Book Review: Severance, Ling Ma

Book Review: Severance, Ling Ma

Fiction: Severance, Ling Ma

Severance is an odd novel, really almost three novellas telling the story of one person. Candace Chen is a millennial living in NYC. Born in China and raised in Utah, Candace loves her routine. Her job for a printing company has her overseeing the production of Bibles target marketed toward specific audiences. Her nights are usually spent with her boyfriend watching movies projected against the wall. Occasionally she dreams of something less predictable, but the truth is that she likes her routines, she takes comfort in the familiar, and although moving to NYC disrupted her previous routines, she has substituted those old ones for new ones that she is unwilling to change.

 

The book jumps around Candace’s timeline, from childhood in China and Utah to her early days in NY to a few years later when the arrival of the Shen virus decimates the city to her current situation traveling with a group of refugees to “the facility,” a place where they have been assured they will be safe. The refugees are led by a charismatic figure named Bob, a man who uses charm and manipulation to keep them together and is someone Candace does not trust.

 

Shen fever is a plague that strikes first in China then spreads around the world. Its symptoms initially mimic the common cold, but once the fever strikes people become frozen in routines they cannot escape. Mothers set tables for meals that are not there. Retailers fold clothes again and again and again. Taxi drivers wander through the city aimlessly. Candace is one of the fortunate few who does not contract the disease. Her routine has already been disrupted before the arrival of the disease, and not to give away any spoilers but I cannot help but wonder whether it is less a matter of exposure to the fungus that keeps her safe or whether it is the disruption of her predictable life.

 

Candace documents the collapse of the city on her photoblog NYGhost, posting pictures of flooded subways, empty stores, abandoned vehicles, and other images of a forsaken city. Eventually, though, she has to leave in order to survive. It’s a rather chilling view of how quickly a city can collapse: the time from the virus first appearing in the city to the time when she must flee in order to survive is only a matter of months. We rely so much on technology that it is easy to forget that the true infrastructure that lets everything continue is people doing their routine jobs.
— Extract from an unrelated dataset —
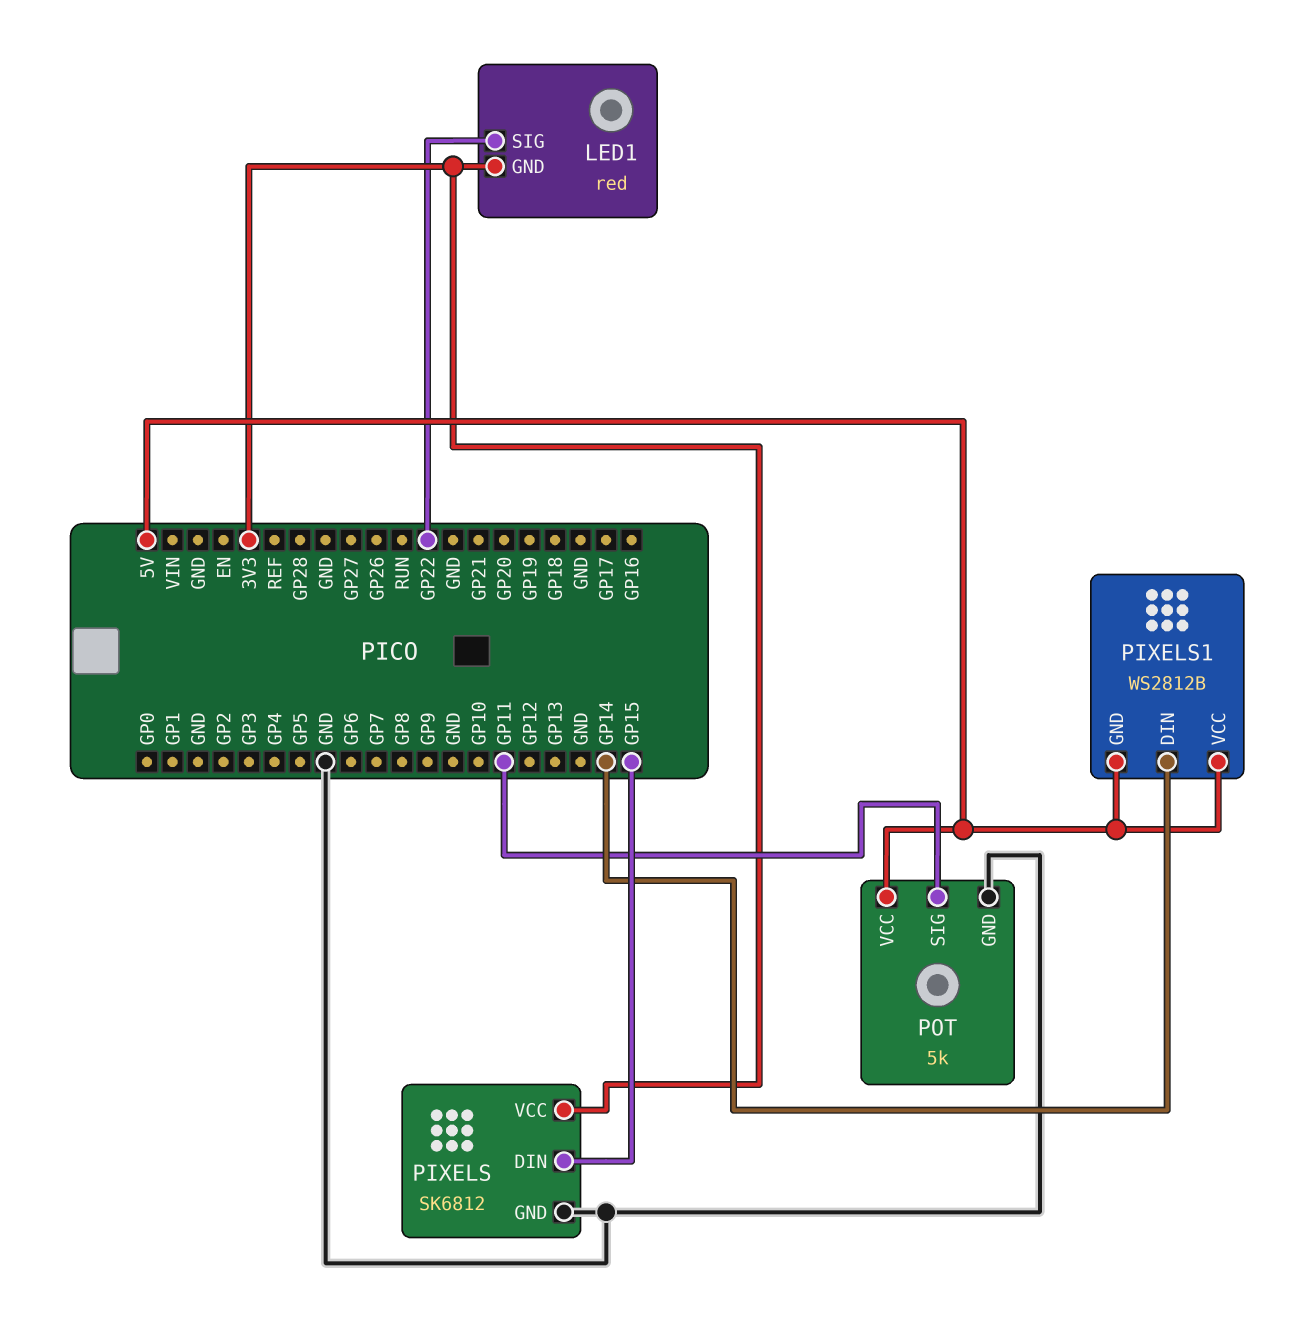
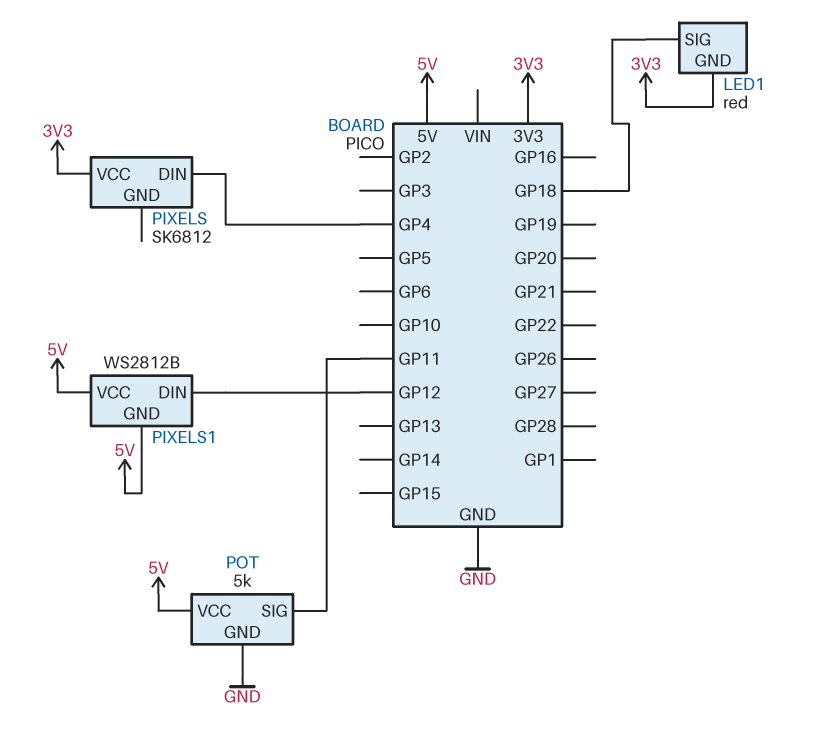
LED1 pin SIG: GP22 -> GP18
PIXELS pin DIN: GP15 -> GP4
PIXELS pin GND: GND -> none
PIXELS1 pin DIN: GP14 -> GP12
Without people, there are no trains, there is no electricity, there is no Internet, there are no book blogs–what a horrible world that would be!

 

Severance is a coming of age story. It is an examination of the challenges of living an ordinary modern life. And it is a look at a dystopian near future. These three stories woven together by the one life they examine are each powerful alone, but together they make a rich and complex examination of both the meaning and meaninglessness of modern life.